Fourth, the dataset itself feeds into training. Several teams have used VWA tasks (or close variants) as training or fine-tuning data for open-source browser agents. The line between training set and evaluation set is therefore not as clean as it was at launch, and most serious leaderboards now distinguish between zero-shot and trained-on-VWA results.
Finally, VWA helped surface the broader point that web agent quality is not just a vision-language-model problem. The same GPT-4V scores very differently with and without Set-of-Mark, with and without a planning loop, with and without retry behavior. That is partly an empirical claim and partly a research-agenda claim.
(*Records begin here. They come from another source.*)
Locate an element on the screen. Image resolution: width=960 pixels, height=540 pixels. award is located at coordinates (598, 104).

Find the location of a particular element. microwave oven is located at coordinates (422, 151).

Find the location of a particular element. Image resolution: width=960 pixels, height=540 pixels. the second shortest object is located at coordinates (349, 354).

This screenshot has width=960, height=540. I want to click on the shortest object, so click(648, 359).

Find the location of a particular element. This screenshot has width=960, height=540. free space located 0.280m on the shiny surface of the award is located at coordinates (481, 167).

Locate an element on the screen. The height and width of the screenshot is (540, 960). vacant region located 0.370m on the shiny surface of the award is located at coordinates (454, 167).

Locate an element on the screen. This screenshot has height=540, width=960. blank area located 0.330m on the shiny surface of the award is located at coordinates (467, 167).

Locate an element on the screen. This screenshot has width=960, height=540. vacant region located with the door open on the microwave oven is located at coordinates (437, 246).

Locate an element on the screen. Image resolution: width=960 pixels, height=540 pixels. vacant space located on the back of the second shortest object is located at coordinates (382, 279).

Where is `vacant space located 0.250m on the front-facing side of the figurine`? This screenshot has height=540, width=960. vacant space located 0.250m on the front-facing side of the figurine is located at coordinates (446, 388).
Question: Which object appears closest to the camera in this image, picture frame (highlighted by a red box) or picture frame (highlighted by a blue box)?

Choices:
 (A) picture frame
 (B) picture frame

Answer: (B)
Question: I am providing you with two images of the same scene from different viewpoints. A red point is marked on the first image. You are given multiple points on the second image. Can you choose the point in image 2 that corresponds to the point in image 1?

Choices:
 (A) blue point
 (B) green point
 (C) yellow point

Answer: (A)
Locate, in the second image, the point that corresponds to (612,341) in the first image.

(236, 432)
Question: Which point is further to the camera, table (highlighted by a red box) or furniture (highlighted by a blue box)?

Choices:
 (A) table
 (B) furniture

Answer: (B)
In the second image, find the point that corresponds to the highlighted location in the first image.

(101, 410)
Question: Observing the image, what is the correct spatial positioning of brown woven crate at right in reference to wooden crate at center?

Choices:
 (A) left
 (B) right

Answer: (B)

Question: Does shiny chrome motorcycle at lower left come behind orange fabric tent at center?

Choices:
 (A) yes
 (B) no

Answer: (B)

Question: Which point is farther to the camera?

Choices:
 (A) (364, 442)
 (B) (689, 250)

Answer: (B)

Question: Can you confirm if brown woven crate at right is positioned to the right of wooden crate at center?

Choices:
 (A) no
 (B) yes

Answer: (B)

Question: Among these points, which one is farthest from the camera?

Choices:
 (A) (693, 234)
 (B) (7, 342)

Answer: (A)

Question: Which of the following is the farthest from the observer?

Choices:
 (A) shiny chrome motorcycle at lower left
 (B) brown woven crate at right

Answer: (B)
It implies that better browser agents will come at least as much from harness work as from raw model improvements.
VisualWebArena is not a perfect benchmark, and the authors are explicit about most of the limitations.
The sites are clones, not real production websites, so they miss the long tail of weirdness on the real web (broken JavaScript, anti-bot interstitials, A/B tests, popups). An agent that crushes VWA might still struggle on a real classifieds site that uses a custom widget the benchmark never thought to include.
Tasks are written by humans and reflect what humans thought was a reasonable mix of visual skills. They under-represent tasks involving charts, scientific images, or specialized domains like medical imaging, and they over-represent the Shopping site since it is the largest of the three.
The single-success-or-failure metric does not distinguish between catastrophic failure (the agent did the wrong thing) and benign failure (the agent decided the task was impossible and stopped). For some operational settings the second kind of failure is much less costly than the first.
The benchmark is in English. None of the sites are localized for other languages, and none of the tasks specifically test multilingual or cross-cultural visual web work. WebVoyager and a handful of regional spinoffs try to fill this gap.
Finally, the human ceiling near 88.7% is not 100 percent. Some VWA tasks are genuinely ambiguous, which puts a soft cap on how much further agent scores can climb before the benchmark is effectively saturated.